• SOURCE INFORMATION
......

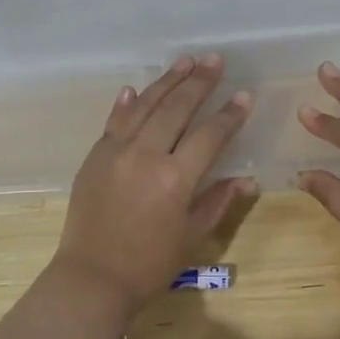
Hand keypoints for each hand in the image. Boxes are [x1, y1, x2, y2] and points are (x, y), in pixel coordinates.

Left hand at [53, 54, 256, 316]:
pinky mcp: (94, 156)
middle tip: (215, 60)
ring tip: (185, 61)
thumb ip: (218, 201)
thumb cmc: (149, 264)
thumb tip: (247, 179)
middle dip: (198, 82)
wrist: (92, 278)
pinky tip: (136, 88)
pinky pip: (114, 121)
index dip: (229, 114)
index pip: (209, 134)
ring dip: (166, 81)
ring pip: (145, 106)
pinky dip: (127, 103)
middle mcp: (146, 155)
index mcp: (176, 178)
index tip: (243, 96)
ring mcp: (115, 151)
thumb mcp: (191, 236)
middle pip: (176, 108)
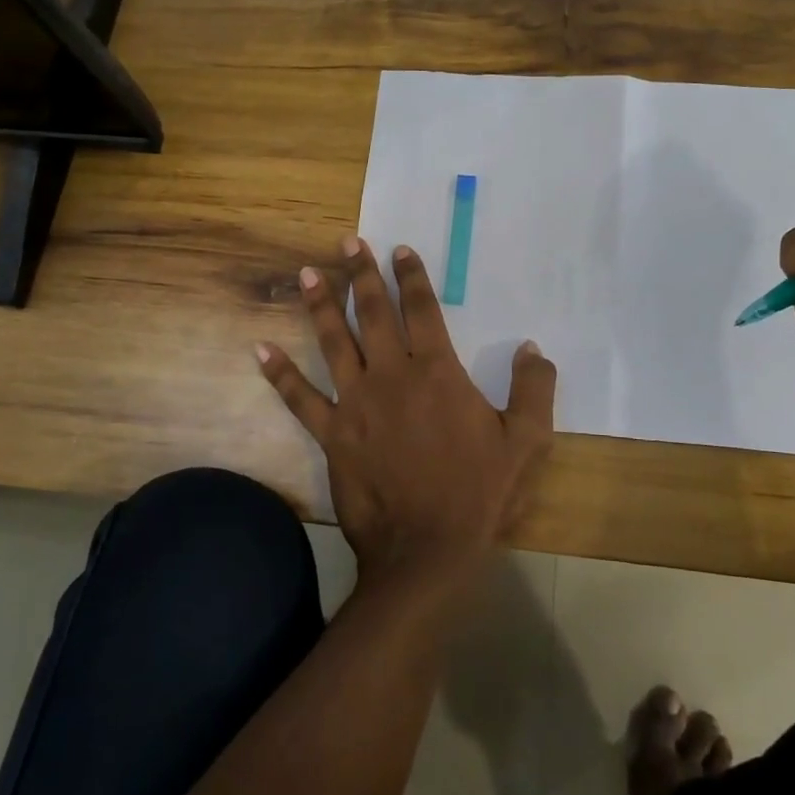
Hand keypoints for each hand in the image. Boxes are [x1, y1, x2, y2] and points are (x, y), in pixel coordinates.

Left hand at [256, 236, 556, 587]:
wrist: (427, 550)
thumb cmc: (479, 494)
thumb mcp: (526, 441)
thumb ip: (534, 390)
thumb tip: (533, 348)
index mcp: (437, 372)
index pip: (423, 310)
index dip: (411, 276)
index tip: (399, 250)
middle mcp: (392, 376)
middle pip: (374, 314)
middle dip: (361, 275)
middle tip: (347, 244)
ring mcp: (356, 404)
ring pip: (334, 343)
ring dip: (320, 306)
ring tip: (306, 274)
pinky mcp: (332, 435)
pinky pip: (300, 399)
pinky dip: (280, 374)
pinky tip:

......

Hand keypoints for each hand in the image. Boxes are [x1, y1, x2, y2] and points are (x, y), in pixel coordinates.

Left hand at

......

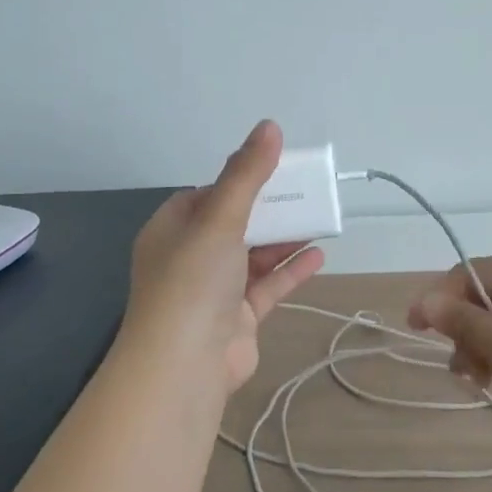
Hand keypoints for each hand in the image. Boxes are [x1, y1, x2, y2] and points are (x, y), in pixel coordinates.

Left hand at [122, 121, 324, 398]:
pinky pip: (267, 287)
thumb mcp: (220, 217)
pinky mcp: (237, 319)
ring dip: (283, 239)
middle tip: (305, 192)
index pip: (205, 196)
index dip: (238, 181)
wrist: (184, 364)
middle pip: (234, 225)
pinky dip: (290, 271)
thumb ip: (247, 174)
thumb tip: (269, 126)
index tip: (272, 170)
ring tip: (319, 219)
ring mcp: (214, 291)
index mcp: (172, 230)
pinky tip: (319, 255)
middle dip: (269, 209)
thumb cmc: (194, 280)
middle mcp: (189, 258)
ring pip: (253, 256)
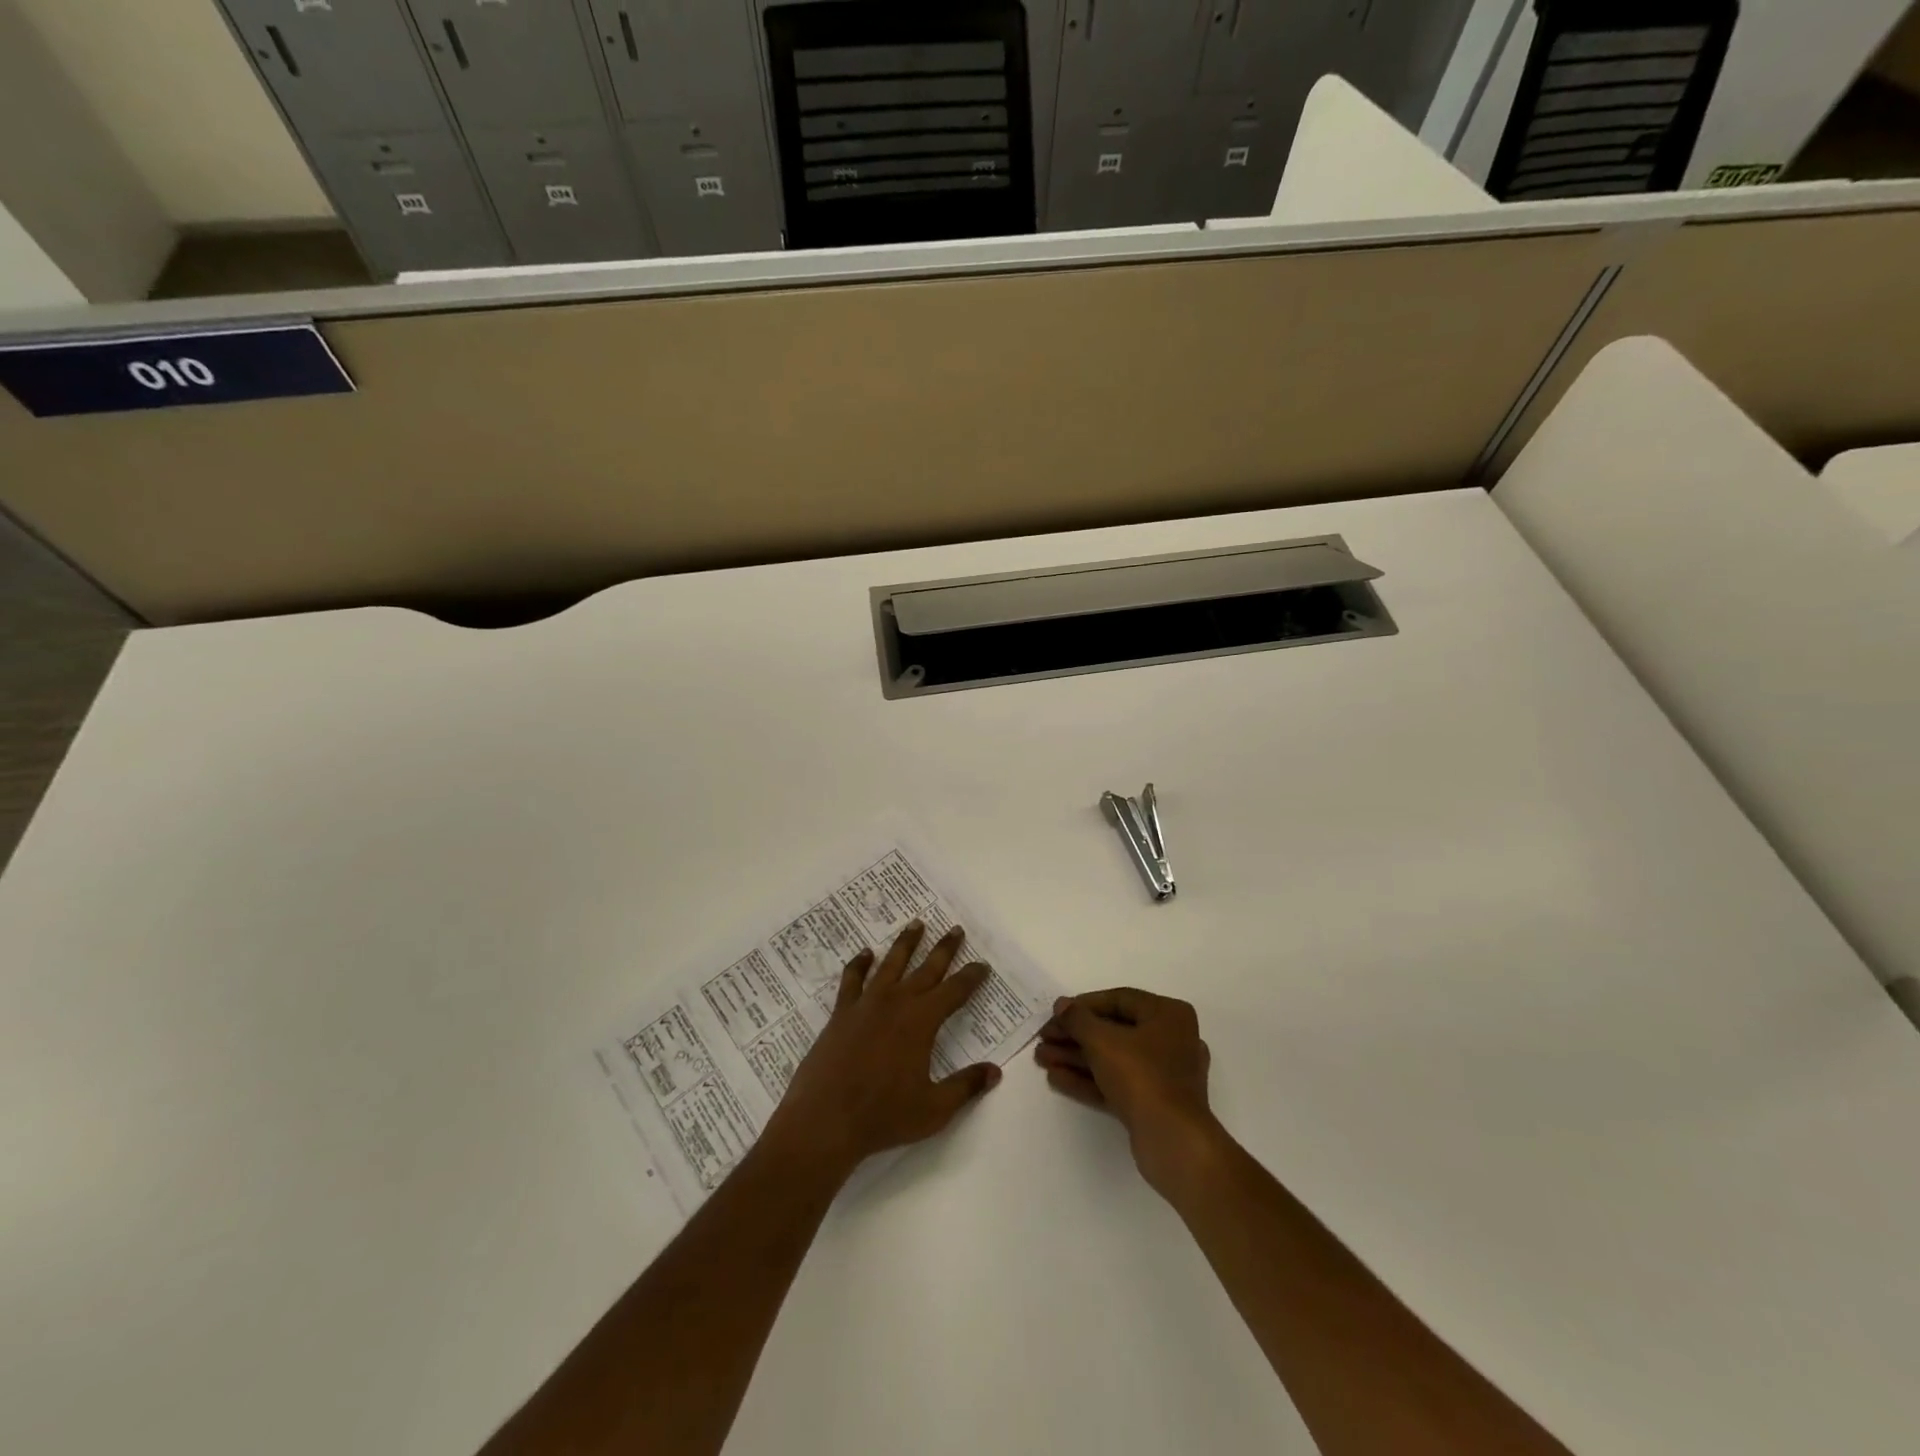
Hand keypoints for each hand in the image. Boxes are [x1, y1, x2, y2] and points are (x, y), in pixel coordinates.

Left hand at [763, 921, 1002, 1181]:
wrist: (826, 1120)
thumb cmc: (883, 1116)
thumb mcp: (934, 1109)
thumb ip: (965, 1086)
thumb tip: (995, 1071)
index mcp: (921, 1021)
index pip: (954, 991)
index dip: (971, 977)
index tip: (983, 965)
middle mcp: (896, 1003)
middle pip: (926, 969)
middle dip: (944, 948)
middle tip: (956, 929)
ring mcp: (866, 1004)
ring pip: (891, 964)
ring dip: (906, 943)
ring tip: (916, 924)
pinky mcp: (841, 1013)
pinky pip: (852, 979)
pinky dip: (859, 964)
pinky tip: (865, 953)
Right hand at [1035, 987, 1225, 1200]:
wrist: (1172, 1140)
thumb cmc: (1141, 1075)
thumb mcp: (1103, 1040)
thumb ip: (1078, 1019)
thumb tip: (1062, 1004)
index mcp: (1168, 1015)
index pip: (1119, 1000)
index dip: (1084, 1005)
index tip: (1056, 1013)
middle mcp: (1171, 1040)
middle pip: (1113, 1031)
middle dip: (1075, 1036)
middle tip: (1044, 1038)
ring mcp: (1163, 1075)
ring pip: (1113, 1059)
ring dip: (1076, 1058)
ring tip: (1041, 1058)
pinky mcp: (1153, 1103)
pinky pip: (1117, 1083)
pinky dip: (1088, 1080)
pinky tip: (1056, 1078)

......

• WORK TASK
From the line that has "Right hand at" through the line that has "pinky tip: (1056, 1078)", copy every line exactly as it appears above, and leave out all others.

• OUTPUT FOR THIS TASK
Right hand at [1035, 987, 1225, 1200]:
wrist: (1172, 1140)
thumb cmc: (1141, 1075)
thumb mcp: (1103, 1040)
thumb ip: (1078, 1019)
thumb tip: (1062, 1004)
index mcp: (1168, 1015)
index pip: (1119, 1000)
index dip: (1084, 1005)
index tip: (1056, 1013)
middle mcp: (1171, 1040)
middle pip: (1113, 1031)
middle dip: (1075, 1036)
middle tip: (1044, 1038)
ring mcp: (1163, 1075)
ring pip: (1113, 1059)
ring dip: (1076, 1058)
ring tip: (1041, 1058)
pinky mcp: (1153, 1103)
pinky pip: (1117, 1083)
pinky dip: (1088, 1080)
pinky tip: (1056, 1078)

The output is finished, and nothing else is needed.